I romanzi di Uwe Timm in Germania vanno per la maggiore: il più importante s’intitola Rot: è la storia di una passione politica spesa male, quella di Thomas Linde, specialista in discorsi funebri (ne imbastisce anche uno per un cane). Ricordiamo, fra i numerosi testi, Kerbels Flucht, il diario esistenziale di un taxista di Monaco; Der Mann auf dem Hochrad, divagazione su uno zio bizzarro che introduce l’uso del velocipede nella Coburgo di fine Ottocento, e La scoperta della currywurst, tradotto da Matteo Galli poco tempo fa per l’editore Le Lettere.
In questo scrittore c’è un sentimento di lungimirante e affettuosa comprensione nei confronti degli individui della nostra specie, come poteva avere Guy de Maupassant: metti tutto dentro un cesto, errori e successi, delusioni e potenze, alla fine trovi sempre, persino nelle vite meno significative, qualcosa che ti commuove. A cosa serve, nel fondo, esprimere giudizi se gli uomini si dimostrano comunque capaci di sbalordirci, nel bene e nel male? Se tale fosse davvero il groviglio di Uwe Timm, Come mio fratello era il suo appuntamento obbligato. Una di quelle spine che ogni persona si porta dentro. Appena la tocchi, provi fastidio. Se cerchi di estrarla, il dolore aumenta. È ciò che accade in questo libro, concepito come una specie di rendiconto: la scelta del fratello s’identifica con quella della Germania e chiama in causa, oltre all’educazione che i genitori hanno impartito al ragazzo, la responsabilità di un’intera nazione.

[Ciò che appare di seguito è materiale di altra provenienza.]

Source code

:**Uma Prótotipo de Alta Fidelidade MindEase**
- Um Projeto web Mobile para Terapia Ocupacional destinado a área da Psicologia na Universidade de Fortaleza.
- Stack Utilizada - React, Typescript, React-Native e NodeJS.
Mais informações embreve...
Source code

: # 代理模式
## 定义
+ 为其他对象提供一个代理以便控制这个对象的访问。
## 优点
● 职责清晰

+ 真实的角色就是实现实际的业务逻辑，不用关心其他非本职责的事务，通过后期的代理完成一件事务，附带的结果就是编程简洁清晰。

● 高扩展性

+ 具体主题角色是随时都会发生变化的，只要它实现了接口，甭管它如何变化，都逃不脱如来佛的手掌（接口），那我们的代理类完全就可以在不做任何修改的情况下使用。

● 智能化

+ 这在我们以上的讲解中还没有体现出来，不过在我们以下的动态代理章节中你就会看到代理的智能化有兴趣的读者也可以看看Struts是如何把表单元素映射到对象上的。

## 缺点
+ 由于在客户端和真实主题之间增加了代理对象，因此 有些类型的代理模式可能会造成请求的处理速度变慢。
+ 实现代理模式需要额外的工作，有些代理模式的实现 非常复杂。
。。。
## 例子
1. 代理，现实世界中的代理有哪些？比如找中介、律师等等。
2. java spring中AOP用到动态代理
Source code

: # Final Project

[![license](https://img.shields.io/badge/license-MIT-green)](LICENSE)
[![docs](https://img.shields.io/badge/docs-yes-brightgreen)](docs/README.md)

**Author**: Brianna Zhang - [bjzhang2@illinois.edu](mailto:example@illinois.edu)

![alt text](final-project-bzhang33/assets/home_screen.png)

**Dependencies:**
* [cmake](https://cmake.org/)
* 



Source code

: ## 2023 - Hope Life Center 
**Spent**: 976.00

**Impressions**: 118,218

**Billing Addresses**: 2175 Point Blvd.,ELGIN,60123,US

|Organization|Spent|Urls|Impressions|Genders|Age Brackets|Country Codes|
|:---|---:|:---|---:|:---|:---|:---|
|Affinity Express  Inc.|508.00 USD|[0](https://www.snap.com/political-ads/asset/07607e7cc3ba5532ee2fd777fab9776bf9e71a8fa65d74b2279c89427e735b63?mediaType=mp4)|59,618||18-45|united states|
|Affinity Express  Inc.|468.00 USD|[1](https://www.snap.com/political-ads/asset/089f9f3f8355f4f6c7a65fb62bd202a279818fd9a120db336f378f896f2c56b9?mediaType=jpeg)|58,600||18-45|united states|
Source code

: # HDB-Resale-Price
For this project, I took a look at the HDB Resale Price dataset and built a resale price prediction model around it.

La storia del padre, pellicciaio e imbalsamatore, s’intreccia con quella della madre, colpita da un ictus cerebrale nella vecchiaia e con quella della sorella, resa invalida da una malattia mortificante: nessuna delle tre vicende può essere compresa a prescindere dal nazismo. Ma la croce uncinata da sola non basta. Lo scrittore, che si è deciso alla composizione del romanzo solo dopo la morte dei suoi famigliari, intraprende un percorso spirituale dentro se stesso e un viaggio fisico alla ricerca delle proprie radici spezzate: parte dalle case distrutte del dopoguerra, dai camion crivellati di proiettili, dai primi rifornimenti americani, studia i classici sui lager (soprattutto Uomini comuni di Robert Browning) e arriva fino in Ucrania dove tenta invano di raggiungere il cimitero in cui avrebbe dovuto trovare i resti del fratello.

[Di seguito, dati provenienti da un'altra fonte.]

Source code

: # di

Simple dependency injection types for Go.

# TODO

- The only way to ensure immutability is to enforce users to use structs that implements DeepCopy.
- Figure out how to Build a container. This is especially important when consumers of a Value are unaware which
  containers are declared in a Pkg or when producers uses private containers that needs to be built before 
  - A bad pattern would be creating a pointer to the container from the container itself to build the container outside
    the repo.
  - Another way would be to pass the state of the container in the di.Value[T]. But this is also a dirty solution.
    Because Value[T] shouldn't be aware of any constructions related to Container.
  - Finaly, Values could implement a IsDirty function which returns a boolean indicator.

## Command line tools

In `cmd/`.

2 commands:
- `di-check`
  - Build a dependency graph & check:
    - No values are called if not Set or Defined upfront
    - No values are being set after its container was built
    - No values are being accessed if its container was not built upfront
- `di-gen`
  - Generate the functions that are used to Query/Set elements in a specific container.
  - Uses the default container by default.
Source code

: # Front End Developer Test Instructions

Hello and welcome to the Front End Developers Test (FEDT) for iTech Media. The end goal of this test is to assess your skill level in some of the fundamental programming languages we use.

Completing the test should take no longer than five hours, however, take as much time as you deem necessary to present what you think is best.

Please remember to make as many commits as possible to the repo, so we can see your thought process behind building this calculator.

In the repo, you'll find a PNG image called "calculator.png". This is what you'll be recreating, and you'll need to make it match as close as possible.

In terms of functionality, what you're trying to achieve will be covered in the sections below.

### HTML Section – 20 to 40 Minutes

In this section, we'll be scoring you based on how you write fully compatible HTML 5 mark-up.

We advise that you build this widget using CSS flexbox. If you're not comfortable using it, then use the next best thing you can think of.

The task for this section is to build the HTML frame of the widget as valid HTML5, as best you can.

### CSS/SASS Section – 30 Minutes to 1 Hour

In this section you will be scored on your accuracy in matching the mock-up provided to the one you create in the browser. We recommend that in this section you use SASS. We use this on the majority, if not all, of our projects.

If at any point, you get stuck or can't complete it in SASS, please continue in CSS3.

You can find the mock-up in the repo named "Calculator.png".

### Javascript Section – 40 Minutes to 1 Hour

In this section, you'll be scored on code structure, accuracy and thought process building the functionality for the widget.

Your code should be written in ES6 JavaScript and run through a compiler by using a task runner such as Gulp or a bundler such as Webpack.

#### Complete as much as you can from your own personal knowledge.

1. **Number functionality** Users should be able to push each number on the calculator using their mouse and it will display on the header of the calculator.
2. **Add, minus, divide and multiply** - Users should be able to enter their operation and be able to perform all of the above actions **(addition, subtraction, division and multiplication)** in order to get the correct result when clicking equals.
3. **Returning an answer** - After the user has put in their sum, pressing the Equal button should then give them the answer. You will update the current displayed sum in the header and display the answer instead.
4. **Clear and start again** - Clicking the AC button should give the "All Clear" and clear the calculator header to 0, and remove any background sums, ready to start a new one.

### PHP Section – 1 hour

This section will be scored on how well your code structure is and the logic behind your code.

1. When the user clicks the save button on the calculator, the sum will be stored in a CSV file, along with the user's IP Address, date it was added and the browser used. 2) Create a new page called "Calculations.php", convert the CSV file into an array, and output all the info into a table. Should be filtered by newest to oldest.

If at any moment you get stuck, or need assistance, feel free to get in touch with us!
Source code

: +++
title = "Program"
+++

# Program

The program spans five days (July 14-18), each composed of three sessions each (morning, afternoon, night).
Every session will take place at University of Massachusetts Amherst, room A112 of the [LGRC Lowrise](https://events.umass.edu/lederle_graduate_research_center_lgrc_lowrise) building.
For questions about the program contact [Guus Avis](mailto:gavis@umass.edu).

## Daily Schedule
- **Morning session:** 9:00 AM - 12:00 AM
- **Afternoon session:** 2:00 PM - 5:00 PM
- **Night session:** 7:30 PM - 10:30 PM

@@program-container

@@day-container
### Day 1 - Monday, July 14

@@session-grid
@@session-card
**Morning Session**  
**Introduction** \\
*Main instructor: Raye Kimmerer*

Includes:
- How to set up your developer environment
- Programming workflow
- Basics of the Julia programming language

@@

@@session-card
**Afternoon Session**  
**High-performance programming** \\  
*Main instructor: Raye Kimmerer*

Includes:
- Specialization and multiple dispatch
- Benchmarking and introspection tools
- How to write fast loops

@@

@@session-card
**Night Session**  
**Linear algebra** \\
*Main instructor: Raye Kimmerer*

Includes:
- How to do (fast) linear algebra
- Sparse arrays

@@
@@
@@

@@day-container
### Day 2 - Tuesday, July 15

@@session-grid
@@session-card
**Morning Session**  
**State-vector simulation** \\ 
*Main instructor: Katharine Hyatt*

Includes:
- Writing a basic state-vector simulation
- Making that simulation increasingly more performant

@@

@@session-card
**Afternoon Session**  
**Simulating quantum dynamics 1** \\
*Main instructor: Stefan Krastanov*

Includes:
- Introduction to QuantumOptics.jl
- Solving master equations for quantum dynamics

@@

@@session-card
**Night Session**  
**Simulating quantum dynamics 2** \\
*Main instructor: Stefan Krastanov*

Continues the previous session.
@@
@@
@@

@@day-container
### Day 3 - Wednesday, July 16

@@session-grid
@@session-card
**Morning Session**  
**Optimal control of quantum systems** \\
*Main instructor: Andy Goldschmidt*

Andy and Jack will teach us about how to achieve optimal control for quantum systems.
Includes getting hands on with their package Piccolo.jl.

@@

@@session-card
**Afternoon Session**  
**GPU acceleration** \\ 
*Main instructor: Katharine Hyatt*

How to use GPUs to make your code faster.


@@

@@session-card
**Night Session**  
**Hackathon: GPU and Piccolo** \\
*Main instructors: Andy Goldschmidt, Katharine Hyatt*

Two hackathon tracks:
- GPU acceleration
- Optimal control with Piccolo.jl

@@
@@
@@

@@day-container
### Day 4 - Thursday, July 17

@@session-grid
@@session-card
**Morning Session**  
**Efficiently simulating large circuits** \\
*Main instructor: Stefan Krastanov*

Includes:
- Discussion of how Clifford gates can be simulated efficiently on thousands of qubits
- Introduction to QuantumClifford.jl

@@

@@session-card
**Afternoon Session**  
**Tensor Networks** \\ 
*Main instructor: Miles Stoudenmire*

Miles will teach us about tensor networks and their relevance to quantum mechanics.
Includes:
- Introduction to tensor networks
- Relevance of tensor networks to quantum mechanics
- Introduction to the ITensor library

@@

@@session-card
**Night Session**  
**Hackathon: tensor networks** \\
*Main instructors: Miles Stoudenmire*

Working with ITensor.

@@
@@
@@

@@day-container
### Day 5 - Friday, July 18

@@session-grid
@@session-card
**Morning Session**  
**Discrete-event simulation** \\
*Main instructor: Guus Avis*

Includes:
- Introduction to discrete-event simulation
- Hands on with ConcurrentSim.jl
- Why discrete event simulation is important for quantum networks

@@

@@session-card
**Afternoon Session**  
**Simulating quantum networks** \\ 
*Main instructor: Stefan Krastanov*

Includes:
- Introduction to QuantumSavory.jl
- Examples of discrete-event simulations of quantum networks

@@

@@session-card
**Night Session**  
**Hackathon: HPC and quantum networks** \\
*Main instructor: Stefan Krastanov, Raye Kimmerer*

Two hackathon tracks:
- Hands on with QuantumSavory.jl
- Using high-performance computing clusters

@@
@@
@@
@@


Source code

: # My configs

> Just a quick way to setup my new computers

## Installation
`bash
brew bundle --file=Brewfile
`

«A 75 m Ivan fuma una sigaretta, un bel boccone per la mia mitragliatrice»: chi era davvero il giovane che scriveva sul diario questa nota? Il fratello piccolo gli vuole bene, ma non sa trattenere un moto di stupore: adesso, che potrebbe essere suo padre, vorrebbe sapere notizie ulteriori per comprendere, attraverso di lui, i misteri imperscrutabili dell’animo umano. E così, lasciando libero spazio alla propria sensibilità ferita, transita con straordinaria accortezza, dalla severità all’indulgenza, dalla pazienza all’indignazione, fino a identificarsi di fatto con la frase conclusiva di Karl-Heinz: «Qui chiudo il mio diario perché trovo assurdo fare un resoconto delle cose orribili che a volte succedono».

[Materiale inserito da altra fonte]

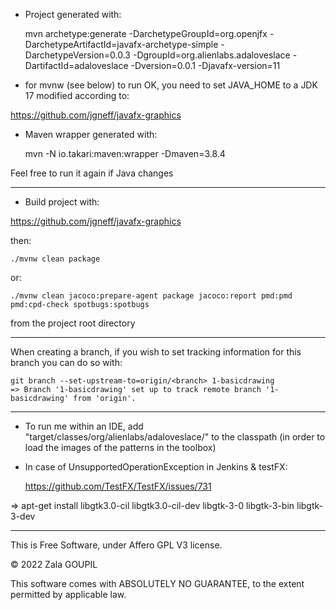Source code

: - Project generated with:


    mvn archetype:generate -DarchetypeGroupId=org.openjfx -DarchetypeArtifactId=javafx-archetype-simple -DarchetypeVersion=0.0.3 -DgroupId=org.alienlabs.adaloveslace -DartifactId=adaloveslace -Dversion=0.0.1 -Djavafx-version=11

- for mvnw (see below) to run OK, you need to set JAVA_HOME to a JDK 17 modified according to:

https://github.com/jgneff/javafx-graphics

- Maven wrapper generated with:


    mvn -N io.takari:maven:wrapper -Dmaven=3.8.4

Feel free to run it again if Java changes

--------------------------------------------------------------------------------------------

- Build project with:

https://github.com/jgneff/javafx-graphics

then:

    ./mvnw clean package

or:

    ./mvnw clean jacoco:prepare-agent package jacoco:report pmd:pmd pmd:cpd-check spotbugs:spotbugs

from the project root directory

--------------------------------------------------------------------------------------------
When creating a branch, if you wish to set tracking information for this branch you can do so with:

    git branch --set-upstream-to=origin/<branch> 1-basicdrawing
    => Branch '1-basicdrawing' set up to track remote branch '1-basicdrawing' from 'origin'.


--------------------------------------------------------------------------------------------

- To run me within an IDE, add "target/classes/org/alienlabs/adaloveslace/" to the classpath (in order to load the images of the patterns in the toolbox)

- In case of UnsupportedOperationException in Jenkins & testFX:


    https://github.com/TestFX/TestFX/issues/731

=> apt-get install libgtk3.0-cil libgtk3.0-cil-dev libgtk-3-0 libgtk-3-bin libgtk-3-dev 


--------------------------------------------------------------------------------------------

This is Free Software, under Affero GPL V3 license. 

© 2022 Zala GOUPIL

This software comes with ABSOLUTELY NO GUARANTEE, to the extent permitted by applicable law.

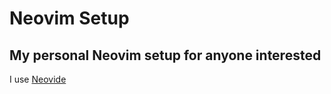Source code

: # Neovim Setup

<h2>
 My personal Neovim setup for anyone interested
</h2>

I use <a href="https://github.com/neovide/neovide">Neovide</a>
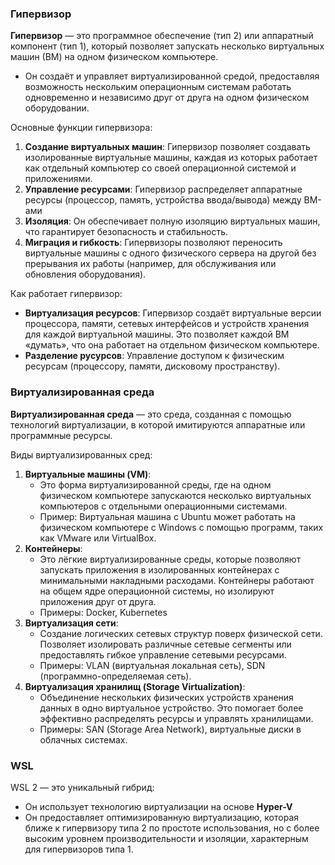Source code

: 
### Гипервизор

**Гипервизор** — это программное обеспечение (тип 2) или аппаратный компонент (тип 1), который позволяет запускать несколько виртуальных машин (ВМ) на одном физическом компьютере. 
- Он создаёт и управляет виртуализированной средой, предоставляя возможность нескольким операционным системам работать одновременно и независимо друг от друга на одном физическом оборудовании.

Основные функции гипервизора:
1. **Создание виртуальных машин**: Гипервизор позволяет создавать изолированные виртуальные машины, каждая из которых работает как отдельный компьютер со своей операционной системой и приложениями.
2. **Управление ресурсами**: Гипервизор распределяет аппаратные ресурсы (процессор, память, устройства ввода/вывода) между ВМ-ами
3. **Изоляция**: Он обеспечивает полную изоляцию виртуальных машин, что гарантирует безопасность и стабильность. 
4. **Миграция и гибкость**: Гипервизоры позволяют переносить виртуальные машины с одного физического сервера на другой без прерывания их работы (например, для обслуживания или обновления оборудования).

Как работает гипервизор:
- **Виртуализация ресурсов**: Гипервизор создаёт виртуальные версии процессора, памяти, сетевых интерфейсов и устройств хранения для каждой виртуальной машины. Это позволяет каждой ВМ «думать», что она работает на отдельном физическом компьютере.
- **Разделение русурсов**: Управление доступом к физическим ресурсам (процессору, памяти, дисковому пространству).

### Виртуализированная среда

**Виртуализированная среда** — это среда, созданная с помощью технологий виртуализации, в которой имитируются аппаратные или программные ресурсы.

Виды виртуализированных сред:
1. **Виртуальные машины (VM)**:
    - Это форма виртуализированной среды, где на одном физическом компьютере запускаются несколько виртуальных компьютеров с отдельными операционными системами.
    - Пример: Виртуальная машина с Ubuntu может работать на физическом компьютере с Windows с помощью программ, таких как VMware или VirtualBox.
2. **Контейнеры**:
    - Это лёгкие виртуализированные среды, которые позволяют запускать приложения в изолированных контейнерах с минимальными накладными расходами. Контейнеры работают на общем ядре операционной системы, но изолируют приложения друг от друга.
    - Примеры: Docker, Kubernetes
3. **Виртуализация сети**:
    - Создание логических сетевых структур поверх физической сети. Позволяет изолировать различные сетевые сегменты или предоставлять гибкое управление сетевыми ресурсами.
    - Примеры: VLAN (виртуальная локальная сеть), SDN (программно-определяемая сеть).
4. **Виртуализация хранилищ (Storage Virtualization)**:
    - Объединение нескольких физических устройств хранения данных в одно виртуальное устройство. Это помогает более эффективно распределять ресурсы и управлять хранилищами.
    - Примеры: SAN (Storage Area Network), виртуальные диски в облачных системах.

### WSL

WSL 2 — это уникальный гибрид:
- Он использует технологию виртуализации на основе **Hyper-V**
- Он предоставляет оптимизированную виртуализацию, которая ближе к гипервизору типа 2 по простоте использования, но с более высоким уровнем производительности и изоляции, характерным для гипервизоров типа 1.

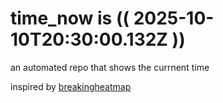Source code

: # time_now is (( 2025-10-10T20:30:00.132Z ))

an automated repo that shows the currnent time

inspired by [breakingheatmap](https://github.com/breakingheatmap/breakingheatmap)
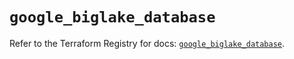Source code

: # `google_biglake_database`

Refer to the Terraform Registry for docs: [`google_biglake_database`](https://registry.terraform.io/providers/hashicorp/google/6.24.0/docs/resources/biglake_database).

Non è, come si potrebbe temere, una sospensione di giudizio.

Ritrovando, in una piccola scatola di cartone, insieme alle lettere, alle decorazioni, e a un tubetto di dentifricio pietrificato, anche un pettine con quel che rimane del corpo del fratello, cioè qualche capello biondo, Uwe Timm ammette pubblicamente, di fronte a se stesso, che l’unica vera risposta possibile risiede nell’intensità della domanda. Tanto più forte sarà quest’ultima, tanto più chiara risulterà la fisionomia del fratello. Se l’indifferenza è, come è, il più grande peccato dell’uomo.